The school’s rocky start is bad news for charter supporters, who barely got a charter law passed here two years ago after trying for nearly two decades.
Joshua Halsey, the commission’s executive director, said his group takes the school’s problems seriously.
“We’re monitoring this very closely,” he said.
First Place opened in September as the first charter under the 2012 measure, which has been hailed as one of the strongest in the country and allows for up to eight charters to be opened each year for five years.
Campaign supporters promised that the bar for instructional quality and sound financial management would be set high for nonprofits seeking to open charters — free, independently run but publicly funded schools that aren’t bound by many of the same restrictions governing typical public schools. In exchange for agreeing to a set of goals, called a charter, charter schools receive roughly as much public money as traditional public school districts do.
So far, the state’s charter commission has approved seven other charter schools. Six will open in 2015 and one in 2016. Spokane Public Schools, which also may authorize charter schools, has approved two, both opening in 2015.
First Place was the first charter to open in part because it wasn’t starting from scratch. It had long been a private elementary school, founded to serve homeless students, in partnership with Seattle Public Schools.
Located in the former Odessa Brown medical clinic in Seattle’s Central District, the K-5 school focuses on students who have been homeless or have experienced a variety of other traumas. Classes have 14 or 15 students each. Becoming a charter is helping First Place expand from about 45 students to up to 100.
Halsey, the state charter commission’s executive director, chalked some of First Place’s problems up to being the state’s first charter school.
“It’s one thing for a district to open a new school — it’s a whole different story when you talk about a whole district being established,” Halsey said. “And that’s pretty much what these charter schools are.”
When First Place opened this fall, some said a lot was riding on its success.
But Steve Sundquist, the charter commission chairman, said Tuesday that he didn’t think First Place’s troubles represent a setback for the state’s broader charter-school movement.

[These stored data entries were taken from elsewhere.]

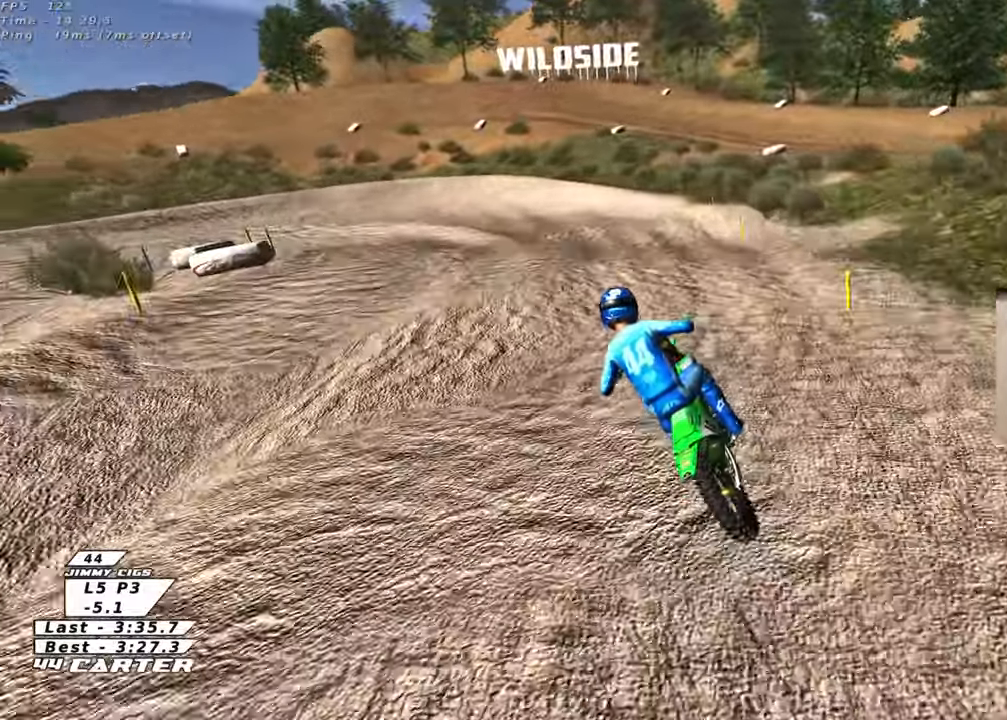
{"buttons": ["R2"], "left_stick": "up", "right_stick": "center", "events": [[17, "X", "up"], [100, "L2", "up"], [117, "R2", "down"], [150, "left_stick", "down"], [233, "left_stick", "center"], [317, "left_stick", "up"]]}
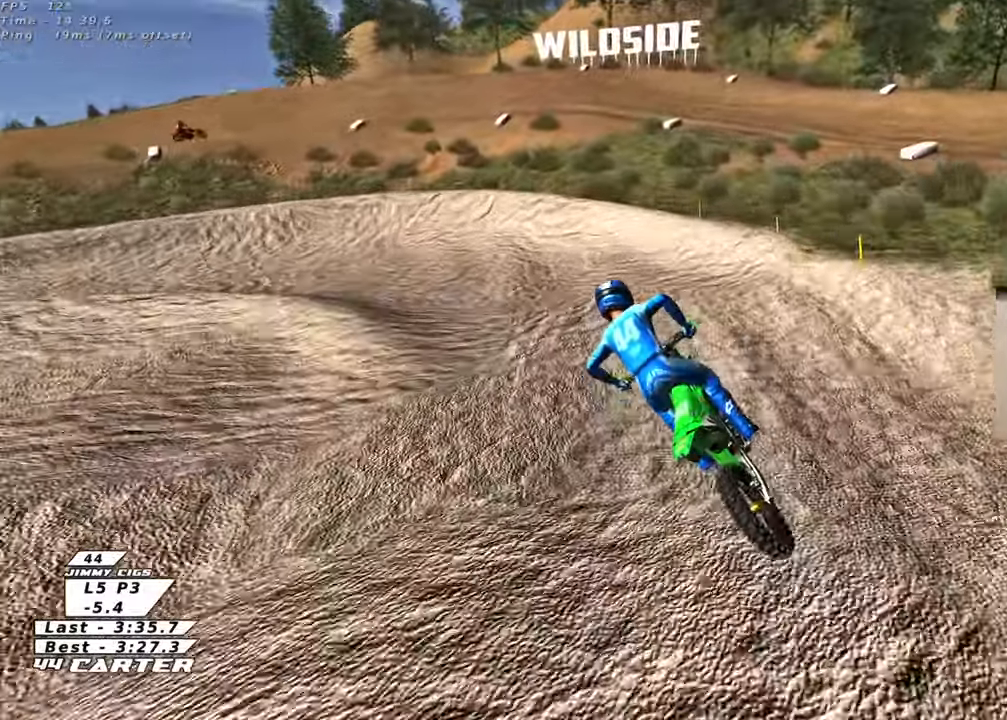
{"buttons": ["L2"], "left_stick": "up-left", "right_stick": "center", "events": [[183, "X", "down"], [217, "R2", "up"], [267, "X", "up"], [333, "left_stick", "up-left"], [400, "L2", "down"]]}
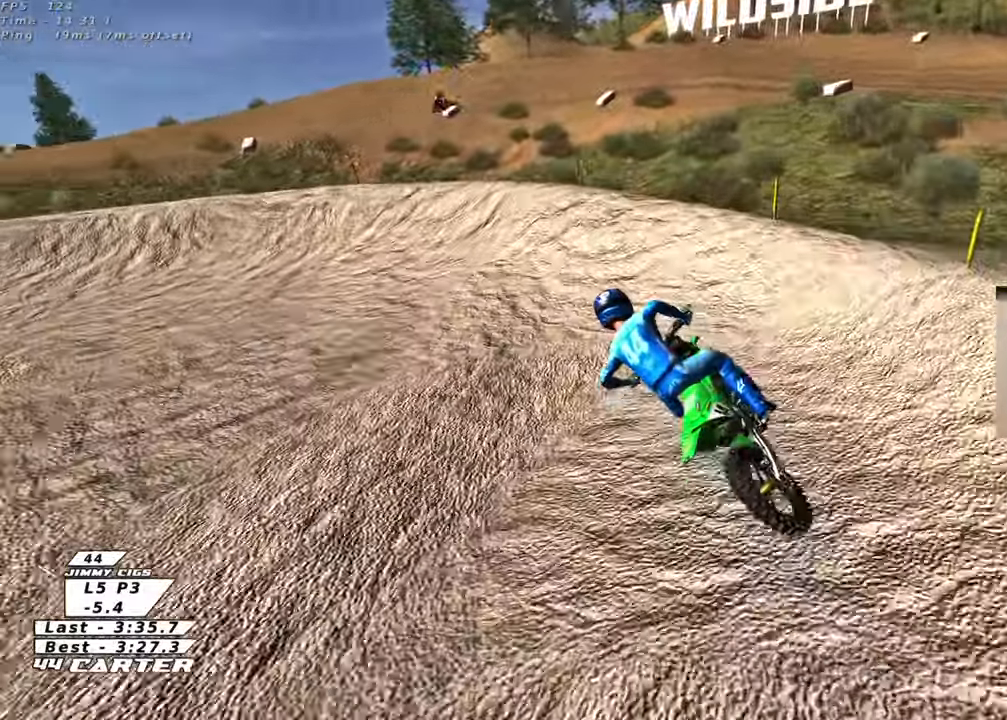
{"buttons": ["R2", "R3"], "left_stick": "center", "right_stick": "left", "events": [[33, "R3", "down"], [33, "left_stick", "left"], [33, "right_stick", "left"], [317, "R2", "down"], [333, "L2", "up"], [467, "left_stick", "center"]]}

“This will not be the only case of struggle,” he said. “But I believe ultimately we’re going to see a successful story here.”
Troubles pop up
First Place hit its first bump when Halsey sat in on a board meeting in September and noticed the board went into executive session, saying they wanted to discuss personnel matters, which is appropriate, but also “other” issues, which is not a legal reason for public boards to meet in private. Several parents then complained to the state Office of the Superintendent of Public Instruction about the school’s special-education practices, prompting Halsey to visit the school Oct. 30.